Instructions for the task:
Nothing but the lines from the start of the records below through the line that has "right hip: (47, 90)" should appear, each exactly as given.

*** Dataset entries Section Begins ***

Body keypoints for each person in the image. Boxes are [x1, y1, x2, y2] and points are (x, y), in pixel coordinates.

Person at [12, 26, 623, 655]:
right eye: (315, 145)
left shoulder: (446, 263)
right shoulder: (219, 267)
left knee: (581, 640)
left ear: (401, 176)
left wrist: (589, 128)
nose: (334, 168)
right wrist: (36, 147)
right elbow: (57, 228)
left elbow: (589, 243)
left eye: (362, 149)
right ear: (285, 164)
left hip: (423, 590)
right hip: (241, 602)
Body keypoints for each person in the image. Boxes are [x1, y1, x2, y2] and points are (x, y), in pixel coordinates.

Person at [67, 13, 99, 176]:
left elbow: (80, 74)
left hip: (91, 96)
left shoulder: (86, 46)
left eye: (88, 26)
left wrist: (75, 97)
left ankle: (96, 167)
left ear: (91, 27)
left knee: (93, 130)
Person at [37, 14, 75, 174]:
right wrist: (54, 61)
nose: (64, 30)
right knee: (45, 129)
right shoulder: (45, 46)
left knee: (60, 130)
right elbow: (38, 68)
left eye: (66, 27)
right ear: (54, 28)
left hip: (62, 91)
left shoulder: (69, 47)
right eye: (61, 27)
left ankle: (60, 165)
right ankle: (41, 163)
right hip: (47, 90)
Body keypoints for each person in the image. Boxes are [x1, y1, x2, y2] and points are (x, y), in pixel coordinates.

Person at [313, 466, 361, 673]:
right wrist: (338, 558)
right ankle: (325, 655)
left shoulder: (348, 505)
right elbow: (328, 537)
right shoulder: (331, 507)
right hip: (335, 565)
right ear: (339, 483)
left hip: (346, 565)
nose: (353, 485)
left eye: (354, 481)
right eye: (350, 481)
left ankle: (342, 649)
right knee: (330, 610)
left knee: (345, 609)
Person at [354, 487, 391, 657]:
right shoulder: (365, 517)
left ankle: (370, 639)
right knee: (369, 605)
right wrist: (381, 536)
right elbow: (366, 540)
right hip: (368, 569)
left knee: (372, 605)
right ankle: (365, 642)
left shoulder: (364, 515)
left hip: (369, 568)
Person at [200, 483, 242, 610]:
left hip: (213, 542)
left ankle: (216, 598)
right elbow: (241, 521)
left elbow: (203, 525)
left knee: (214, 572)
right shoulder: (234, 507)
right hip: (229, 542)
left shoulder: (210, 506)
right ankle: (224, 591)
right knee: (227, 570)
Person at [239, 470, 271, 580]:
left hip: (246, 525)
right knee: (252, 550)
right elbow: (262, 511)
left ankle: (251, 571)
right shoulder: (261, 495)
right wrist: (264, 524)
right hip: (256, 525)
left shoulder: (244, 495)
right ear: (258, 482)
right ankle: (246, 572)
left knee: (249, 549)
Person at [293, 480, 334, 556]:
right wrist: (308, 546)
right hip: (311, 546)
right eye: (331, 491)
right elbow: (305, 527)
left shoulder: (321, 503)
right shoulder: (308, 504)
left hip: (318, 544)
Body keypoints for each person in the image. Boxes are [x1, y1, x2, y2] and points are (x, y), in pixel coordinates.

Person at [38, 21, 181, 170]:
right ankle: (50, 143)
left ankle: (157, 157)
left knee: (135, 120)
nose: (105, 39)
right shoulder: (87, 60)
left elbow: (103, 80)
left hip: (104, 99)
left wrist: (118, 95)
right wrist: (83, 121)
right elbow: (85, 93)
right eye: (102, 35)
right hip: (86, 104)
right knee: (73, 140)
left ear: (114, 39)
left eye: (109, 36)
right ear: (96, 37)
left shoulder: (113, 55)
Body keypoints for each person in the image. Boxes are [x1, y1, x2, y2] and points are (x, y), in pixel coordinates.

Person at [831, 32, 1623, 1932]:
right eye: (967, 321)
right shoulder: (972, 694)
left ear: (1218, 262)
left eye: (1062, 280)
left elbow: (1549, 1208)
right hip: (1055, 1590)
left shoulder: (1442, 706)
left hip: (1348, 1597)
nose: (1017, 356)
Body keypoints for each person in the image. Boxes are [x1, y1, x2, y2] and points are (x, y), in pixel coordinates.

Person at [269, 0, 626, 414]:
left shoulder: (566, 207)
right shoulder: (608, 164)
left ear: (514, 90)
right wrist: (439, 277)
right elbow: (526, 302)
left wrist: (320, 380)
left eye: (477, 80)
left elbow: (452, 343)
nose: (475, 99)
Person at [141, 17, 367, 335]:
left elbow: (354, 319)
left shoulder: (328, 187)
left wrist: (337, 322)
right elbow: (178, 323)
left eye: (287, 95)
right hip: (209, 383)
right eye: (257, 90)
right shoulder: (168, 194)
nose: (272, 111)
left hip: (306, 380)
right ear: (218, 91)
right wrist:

*** Dataset entries Section Ends ***

Solution:
Body keypoints for each person in the image. Boxes are [x1, y1, x2, y2] and points are (x, y), in pixel coordinates.

Person at [12, 26, 623, 655]:
right eye: (315, 145)
left shoulder: (446, 263)
right shoulder: (219, 267)
left knee: (581, 640)
left ear: (401, 176)
left wrist: (589, 128)
nose: (334, 168)
right wrist: (36, 147)
right elbow: (57, 228)
left elbow: (589, 243)
left eye: (362, 149)
right ear: (285, 164)
left hip: (423, 590)
right hip: (241, 602)
Body keypoints for each person in the image. Boxes are [x1, y1, x2, y2] and points are (x, y), in pixel coordinates.

Person at [67, 13, 99, 176]:
left elbow: (80, 74)
left hip: (91, 96)
left shoulder: (86, 46)
left eye: (88, 26)
left wrist: (75, 97)
left ankle: (96, 167)
left ear: (91, 27)
left knee: (93, 130)
Person at [37, 14, 75, 174]:
right wrist: (54, 61)
nose: (64, 30)
right knee: (45, 129)
right shoulder: (45, 46)
left knee: (60, 130)
right elbow: (38, 68)
left eye: (66, 27)
right ear: (54, 28)
left hip: (62, 91)
left shoulder: (69, 47)
right eye: (61, 27)
left ankle: (60, 165)
right ankle: (41, 163)
right hip: (47, 90)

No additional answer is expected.